По правде сказать, прекрасной Хуане эта неравномерная роскошь была, по-видимому, безразлична. Уподобляясь в этом своим соотечественницам, испанкам, которые всегда обращают большое внимание на свои наряды и охотно пренебрегают столом и хозяйством, она бродила всегда по своим неубранным комнатам, заботясь лишь о том, чтобы быть великолепно разодетой, как полагается накрашенной и по моде напудренной. Тома, тог иногда удивлялся этим привычкам, столь отличным от всего того, что он постоянно наблюдал в Сен-Мало, и в особенности не мог освоиться с манерой своей возлюбленной сидеть сложа руки и ротозейничать, тогда как мать его и сестра постоянно заняты были какой-нибудь работой.
Подумав об этом, он сказал:
— Я боюсь, что вам здесь скучно во время моих долгих отлучек.
Она снова покачала тщательно причесанной головой и совершенно безразличным тоном ответила:
— Я не скучаю. Но скажите — в вашей стране никогда не бывает солнца?
— Как бы не так! — уверил Тома. — Вот наступает прекрасный месяц май, всегда как нельзя более солнечный. Имейте терпение, моя прелесть!..
С тех пор, как любовь их помирила, а затем тесно связала между собой, они перестали друг к другу обращаться на ты, как будто слово «ты» годилось им только для раздоров. И действительно, между двумя даже пламенными любовниками меньше настоящей близости, чем между двумя смертельными врагами.

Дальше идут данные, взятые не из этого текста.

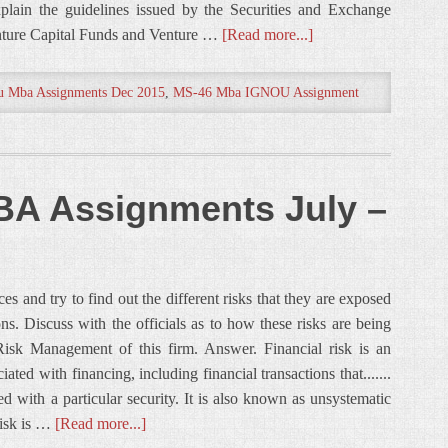
xplain the guidelines issued by the Securities and Exchange
enture Capital Funds and Venture …
[Read more...]
u Mba Assignments Dec 2015
,
MS-46 Mba IGNOU Assignment
A Assignments July –
es and try to find out the different risks that they are exposed
ns. Discuss with the officials as to how these risks are being
isk Management of this firm. Answer. Financial risk is an
ated with financing, including financial transactions that.......
ed with a particular security. It is also known as unsystematic
 risk is …
[Read more...]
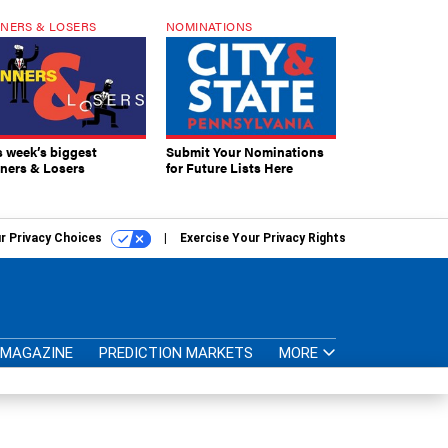
NERS & LOSERS
NOMINATIONS
s week’s biggest
Submit Your Nominations
ners & Losers
for Future Lists Here
r Privacy Choices
Exercise Your Privacy Rights
MAGAZINE
PREDICTION MARKETS
MORE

Между тем Хуана отвечала, впервые проявляя некоторую живость в ответе:
— Терпения у меня достаточно. Разве не прошло уже больше трех недель с тех пор, как вы меня привели в эту тюрьму, и я, ради вашего удовольствия, ни днем, ни ночью не выхожу из нее? Однако же вы обещали мне, что этому будет положен конец, и при этом скорый конец! Помните ли вы, по крайней мере, об этом и принимаете ли необходимые меры для ускорения?